> **Testo della pagina**:
Oggi, invece, il quattrocentesimo anniversario della casa imperiale russa dei Romanov sta passando abbastanza in sordina nella Russia putiniana
E pensare che uno dei primi simboli del terrore rosso, la Fortezza di Pietro e Paolo, ha accolto per decenni i milioni di turisti che hanno visitato la «Palmira del Nord». Subito dopo la rivoluzione d’ottobre, infatti, la prigione del bastione Trubeckoj della Fortezza divenne luogo di segregazione per i nemici del popolo: ministri del governo provvisorio di Kerenskij, partecipanti della «rivolta degli Junker», membri della disciolta Costituente, reduci dell’insurrezione di Kronshtadt e rappresentanti della ex casa regnante. Inoltre, durante la guerra civile la zona intorno alla Fortezza fu usata come poligono per le esecuzioni capitali. Di fronte ai bastioni vennero messi a morte centinaia di ostaggi, tra cui tre principi Romanov.
Il 6 settembre 1918 il giornale «Severnaja Komuna» (la Comune del Nord) pubblicò un lungo elenco di prigionieri della fortezza. I primi nomi erano quelli dei gran principi Dmitrij Konstantinovich, Nikolaj Michailovich, Georgij Michailovich, Pavel Aleksandrovich. Il 31 gennaio 1919, quindi, la «Petrogradskaja Pravda» (la Pravda di Pietrogrado) annunciò la loro avvenuta fucilazione: senza una data, una sentenza o un luogo. Si disse che fu una vendetta per l’uccisione di Rosa Luxemburg e Karl Liebknecht, avvenuta a Berlino pochi giorni prima. E si diffuse inoltre la voce, poi sostenuta da conferme documentali, che il maggiore scrittore russo, Maksim Gor’kij, avesse perorato di fronte a Lenin la causa di quei nobili, tutti studiosi di fama internazionale in diversi campi del sapere. È accertato che Gor’kij seppe dell’avvenuta fucilazione alla stazione di Mosca, dove stava per prendere il treno per l’ex capitale imperiale, mentre non si è sicuri del fatto che fosse riuscito a ottenere da Lenin un decreto di grazia. Se ciò accadde, a Pietrogrado si sbrigarono a ignorare la cosa. E questa non fu l’unica volta.
Il 31 gennaio 1919, la “Petrogradskaja Pravda” (la Pravda di Pietrogrado) annunciò l'avvenuta fucilazione di un lungo elenco di prigionieri della fortezza: senza una data, una sentenza o un luogo
Nel 1921, solo due anni più tardi, il poeta Aleksandr Blok ebbe urgente bisogno di cure mediche in Finlandia, ma le autorità pietrogradesi gli negarono il visto. Ancora una volta Gor’kij si recò a Mosca a protestare con Lenin, ma quando ottenne finalmente il permesso d’espatrio, apprese che il poeta era morto. «La ghigliottina pensante»: così Gor’kij definì Lenin dopo quella volta. E anche per questo prese la strada dell’esilio volontario nell’Italia fascista.
Solo con la perestrojka, alla fine degli anni Ottanta del secolo scorso, nei pressi del Bastione Golovkin cominciarono i primi scavi che portarono alla luce le fosse comuni del periodo 1917 - 1920. Gli scavi sono però andati avanti a singhiozzo, sia per mancanza di fondi, sia per scarsa volontà o per opportunità politica, e ancora oggi non possono dirsi conclusi. Sappiamo con certezza, comunque, che tra i resti umani tornati alla luce si trovano anche quelli dei principi, fucilati nel gennaio 1919.

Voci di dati
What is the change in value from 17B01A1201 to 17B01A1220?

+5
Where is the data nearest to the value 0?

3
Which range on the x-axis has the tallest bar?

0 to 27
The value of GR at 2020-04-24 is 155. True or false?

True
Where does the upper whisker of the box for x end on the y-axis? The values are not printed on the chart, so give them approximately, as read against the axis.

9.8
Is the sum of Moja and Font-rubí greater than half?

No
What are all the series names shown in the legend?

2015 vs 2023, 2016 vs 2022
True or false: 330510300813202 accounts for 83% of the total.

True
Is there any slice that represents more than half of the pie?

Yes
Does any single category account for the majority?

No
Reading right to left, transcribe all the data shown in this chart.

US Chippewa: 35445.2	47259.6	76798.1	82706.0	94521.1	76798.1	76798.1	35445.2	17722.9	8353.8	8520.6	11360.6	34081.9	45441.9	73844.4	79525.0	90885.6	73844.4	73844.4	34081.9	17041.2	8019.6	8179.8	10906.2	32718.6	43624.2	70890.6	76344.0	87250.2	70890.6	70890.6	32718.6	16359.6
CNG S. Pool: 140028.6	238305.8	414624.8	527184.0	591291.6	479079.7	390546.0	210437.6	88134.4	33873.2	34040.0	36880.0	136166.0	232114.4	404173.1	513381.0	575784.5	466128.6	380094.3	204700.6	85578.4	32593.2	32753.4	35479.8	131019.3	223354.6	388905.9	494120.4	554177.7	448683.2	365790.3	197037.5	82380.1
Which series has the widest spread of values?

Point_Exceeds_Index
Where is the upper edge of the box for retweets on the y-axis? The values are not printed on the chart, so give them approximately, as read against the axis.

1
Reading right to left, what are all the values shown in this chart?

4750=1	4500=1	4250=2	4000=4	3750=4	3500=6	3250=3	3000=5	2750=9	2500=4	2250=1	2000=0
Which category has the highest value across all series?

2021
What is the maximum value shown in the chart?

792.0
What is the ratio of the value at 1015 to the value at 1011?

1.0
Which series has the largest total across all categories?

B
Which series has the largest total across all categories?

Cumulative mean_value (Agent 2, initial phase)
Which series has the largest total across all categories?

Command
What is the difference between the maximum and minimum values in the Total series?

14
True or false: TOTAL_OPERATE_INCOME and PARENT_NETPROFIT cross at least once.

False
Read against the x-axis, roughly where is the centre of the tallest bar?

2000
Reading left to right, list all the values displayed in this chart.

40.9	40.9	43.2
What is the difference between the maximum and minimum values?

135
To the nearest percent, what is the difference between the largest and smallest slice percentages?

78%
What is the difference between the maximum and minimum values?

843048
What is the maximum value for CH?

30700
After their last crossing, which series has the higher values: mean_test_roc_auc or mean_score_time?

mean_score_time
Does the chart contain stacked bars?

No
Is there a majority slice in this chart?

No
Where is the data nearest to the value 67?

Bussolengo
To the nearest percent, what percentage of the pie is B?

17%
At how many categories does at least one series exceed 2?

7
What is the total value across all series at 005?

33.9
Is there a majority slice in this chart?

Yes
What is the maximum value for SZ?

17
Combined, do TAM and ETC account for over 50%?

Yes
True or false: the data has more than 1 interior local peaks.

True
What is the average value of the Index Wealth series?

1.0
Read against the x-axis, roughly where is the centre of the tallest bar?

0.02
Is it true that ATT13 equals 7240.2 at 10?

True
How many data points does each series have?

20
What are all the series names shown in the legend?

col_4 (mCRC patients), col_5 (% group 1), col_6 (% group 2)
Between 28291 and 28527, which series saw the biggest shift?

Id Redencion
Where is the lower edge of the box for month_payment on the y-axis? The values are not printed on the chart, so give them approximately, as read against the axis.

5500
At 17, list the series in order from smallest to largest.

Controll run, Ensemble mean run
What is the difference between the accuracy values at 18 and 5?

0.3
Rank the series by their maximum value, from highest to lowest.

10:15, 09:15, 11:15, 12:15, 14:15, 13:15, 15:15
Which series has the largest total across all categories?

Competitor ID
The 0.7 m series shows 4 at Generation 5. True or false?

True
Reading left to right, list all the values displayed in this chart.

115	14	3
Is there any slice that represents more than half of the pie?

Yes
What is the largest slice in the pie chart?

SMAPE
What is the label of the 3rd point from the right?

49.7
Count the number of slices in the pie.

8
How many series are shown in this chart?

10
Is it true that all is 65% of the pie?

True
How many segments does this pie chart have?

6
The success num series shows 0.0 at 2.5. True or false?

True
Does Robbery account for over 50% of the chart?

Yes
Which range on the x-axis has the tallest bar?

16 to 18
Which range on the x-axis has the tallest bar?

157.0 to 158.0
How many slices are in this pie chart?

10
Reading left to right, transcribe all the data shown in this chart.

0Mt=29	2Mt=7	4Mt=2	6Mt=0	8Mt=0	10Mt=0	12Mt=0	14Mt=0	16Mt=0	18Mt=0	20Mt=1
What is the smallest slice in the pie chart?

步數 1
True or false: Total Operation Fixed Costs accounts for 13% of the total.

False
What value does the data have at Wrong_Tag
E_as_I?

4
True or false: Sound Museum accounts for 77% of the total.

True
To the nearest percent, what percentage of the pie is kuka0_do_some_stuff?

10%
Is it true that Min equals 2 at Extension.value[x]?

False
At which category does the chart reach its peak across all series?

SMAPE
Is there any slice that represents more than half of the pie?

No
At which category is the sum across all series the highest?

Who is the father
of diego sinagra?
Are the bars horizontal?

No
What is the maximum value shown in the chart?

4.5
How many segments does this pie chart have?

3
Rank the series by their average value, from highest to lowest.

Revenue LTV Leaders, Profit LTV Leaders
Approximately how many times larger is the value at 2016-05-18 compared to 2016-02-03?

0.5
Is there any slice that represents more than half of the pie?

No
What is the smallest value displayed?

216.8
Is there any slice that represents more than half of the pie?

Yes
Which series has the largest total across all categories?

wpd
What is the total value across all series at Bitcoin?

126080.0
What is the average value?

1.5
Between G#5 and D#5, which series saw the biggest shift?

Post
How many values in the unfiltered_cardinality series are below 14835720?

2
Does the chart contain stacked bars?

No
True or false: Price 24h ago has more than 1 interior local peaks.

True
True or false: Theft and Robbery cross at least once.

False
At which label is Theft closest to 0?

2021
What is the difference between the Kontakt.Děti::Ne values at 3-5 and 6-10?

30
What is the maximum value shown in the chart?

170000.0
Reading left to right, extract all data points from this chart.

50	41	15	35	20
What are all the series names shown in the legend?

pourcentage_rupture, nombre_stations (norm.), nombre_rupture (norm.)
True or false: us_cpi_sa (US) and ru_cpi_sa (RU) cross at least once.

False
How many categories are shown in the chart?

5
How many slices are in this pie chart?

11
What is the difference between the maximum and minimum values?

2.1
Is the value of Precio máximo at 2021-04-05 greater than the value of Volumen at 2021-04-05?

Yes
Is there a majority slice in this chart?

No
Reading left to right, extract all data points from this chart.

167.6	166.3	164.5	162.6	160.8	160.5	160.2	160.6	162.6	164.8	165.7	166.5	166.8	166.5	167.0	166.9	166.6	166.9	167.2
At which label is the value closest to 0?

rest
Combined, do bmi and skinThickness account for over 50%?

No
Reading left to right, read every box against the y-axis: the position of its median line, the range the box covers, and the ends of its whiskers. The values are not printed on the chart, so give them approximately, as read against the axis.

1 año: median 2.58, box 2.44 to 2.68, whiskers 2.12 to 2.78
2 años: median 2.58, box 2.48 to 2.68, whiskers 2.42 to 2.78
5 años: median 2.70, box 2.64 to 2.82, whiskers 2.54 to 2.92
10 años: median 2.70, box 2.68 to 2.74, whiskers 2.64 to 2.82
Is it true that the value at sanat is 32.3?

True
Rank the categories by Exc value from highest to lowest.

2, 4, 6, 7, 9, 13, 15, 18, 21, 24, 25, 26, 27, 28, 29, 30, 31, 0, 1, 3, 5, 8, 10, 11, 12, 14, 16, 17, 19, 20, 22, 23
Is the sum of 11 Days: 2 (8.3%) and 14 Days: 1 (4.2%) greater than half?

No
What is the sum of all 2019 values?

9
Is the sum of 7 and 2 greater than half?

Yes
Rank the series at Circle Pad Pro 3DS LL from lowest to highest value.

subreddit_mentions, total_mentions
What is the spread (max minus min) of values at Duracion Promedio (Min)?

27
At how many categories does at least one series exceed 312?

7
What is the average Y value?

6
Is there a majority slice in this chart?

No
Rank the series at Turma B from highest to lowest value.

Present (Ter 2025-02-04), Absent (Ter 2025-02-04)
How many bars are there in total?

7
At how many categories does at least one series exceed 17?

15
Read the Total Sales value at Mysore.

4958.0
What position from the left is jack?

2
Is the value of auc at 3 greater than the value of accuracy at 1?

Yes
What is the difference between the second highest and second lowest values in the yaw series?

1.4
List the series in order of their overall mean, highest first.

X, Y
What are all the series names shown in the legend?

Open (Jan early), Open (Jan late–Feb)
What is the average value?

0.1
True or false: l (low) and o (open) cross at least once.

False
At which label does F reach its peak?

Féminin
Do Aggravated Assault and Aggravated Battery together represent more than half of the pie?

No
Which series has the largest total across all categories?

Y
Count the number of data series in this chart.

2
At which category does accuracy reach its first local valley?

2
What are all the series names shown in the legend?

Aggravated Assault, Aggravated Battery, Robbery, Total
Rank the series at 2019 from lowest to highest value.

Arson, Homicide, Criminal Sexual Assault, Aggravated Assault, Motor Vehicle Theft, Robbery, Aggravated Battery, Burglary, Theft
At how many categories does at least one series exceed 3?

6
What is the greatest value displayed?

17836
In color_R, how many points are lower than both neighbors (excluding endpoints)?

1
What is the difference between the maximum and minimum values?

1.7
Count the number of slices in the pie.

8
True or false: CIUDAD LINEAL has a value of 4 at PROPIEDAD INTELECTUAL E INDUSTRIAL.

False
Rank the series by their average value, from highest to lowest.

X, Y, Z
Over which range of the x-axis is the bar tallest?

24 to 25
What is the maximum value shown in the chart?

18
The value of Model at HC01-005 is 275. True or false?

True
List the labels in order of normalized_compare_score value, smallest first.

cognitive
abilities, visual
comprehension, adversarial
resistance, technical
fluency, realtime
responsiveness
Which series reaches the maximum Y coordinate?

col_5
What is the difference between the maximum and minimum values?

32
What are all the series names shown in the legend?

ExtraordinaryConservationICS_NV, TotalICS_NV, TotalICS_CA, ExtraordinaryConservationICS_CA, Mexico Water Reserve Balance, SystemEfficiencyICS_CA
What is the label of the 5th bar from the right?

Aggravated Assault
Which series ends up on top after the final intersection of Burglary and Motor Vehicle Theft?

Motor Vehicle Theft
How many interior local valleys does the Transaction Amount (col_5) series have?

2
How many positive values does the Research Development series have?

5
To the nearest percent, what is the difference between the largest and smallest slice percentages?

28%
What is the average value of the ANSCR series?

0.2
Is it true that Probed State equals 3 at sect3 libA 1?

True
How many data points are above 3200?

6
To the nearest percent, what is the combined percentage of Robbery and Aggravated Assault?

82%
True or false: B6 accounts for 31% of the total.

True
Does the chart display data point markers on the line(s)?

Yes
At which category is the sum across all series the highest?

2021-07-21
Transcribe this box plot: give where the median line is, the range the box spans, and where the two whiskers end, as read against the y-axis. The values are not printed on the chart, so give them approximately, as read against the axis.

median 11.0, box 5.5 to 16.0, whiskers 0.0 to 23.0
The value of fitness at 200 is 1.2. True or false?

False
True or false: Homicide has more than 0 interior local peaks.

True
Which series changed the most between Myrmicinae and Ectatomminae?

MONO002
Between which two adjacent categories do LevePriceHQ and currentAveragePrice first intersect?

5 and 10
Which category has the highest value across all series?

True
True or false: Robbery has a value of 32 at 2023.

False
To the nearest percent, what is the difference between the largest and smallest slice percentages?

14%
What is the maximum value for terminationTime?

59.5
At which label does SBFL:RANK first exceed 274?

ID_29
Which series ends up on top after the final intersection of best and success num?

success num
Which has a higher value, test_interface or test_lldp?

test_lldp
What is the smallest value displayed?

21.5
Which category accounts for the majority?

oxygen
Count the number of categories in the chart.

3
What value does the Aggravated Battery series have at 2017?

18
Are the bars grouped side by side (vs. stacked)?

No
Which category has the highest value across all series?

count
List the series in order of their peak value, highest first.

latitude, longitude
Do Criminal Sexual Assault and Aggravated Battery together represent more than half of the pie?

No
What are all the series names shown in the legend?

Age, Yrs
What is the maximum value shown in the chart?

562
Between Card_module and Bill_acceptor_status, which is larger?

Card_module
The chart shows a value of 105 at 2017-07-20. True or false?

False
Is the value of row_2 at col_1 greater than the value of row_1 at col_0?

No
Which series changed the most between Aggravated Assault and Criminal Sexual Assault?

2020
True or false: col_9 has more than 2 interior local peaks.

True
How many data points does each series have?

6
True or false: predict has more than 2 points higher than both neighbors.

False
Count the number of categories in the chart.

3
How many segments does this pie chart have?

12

> **Consegna**: Nel testo sulla Fortezza di Pietro e Paolo, in quale data il giornale «Severnaja Komuna» pubblicò l'elenco dei prigionieri della fortezza?

> **Soluzione**: Il 6 settembre 1918.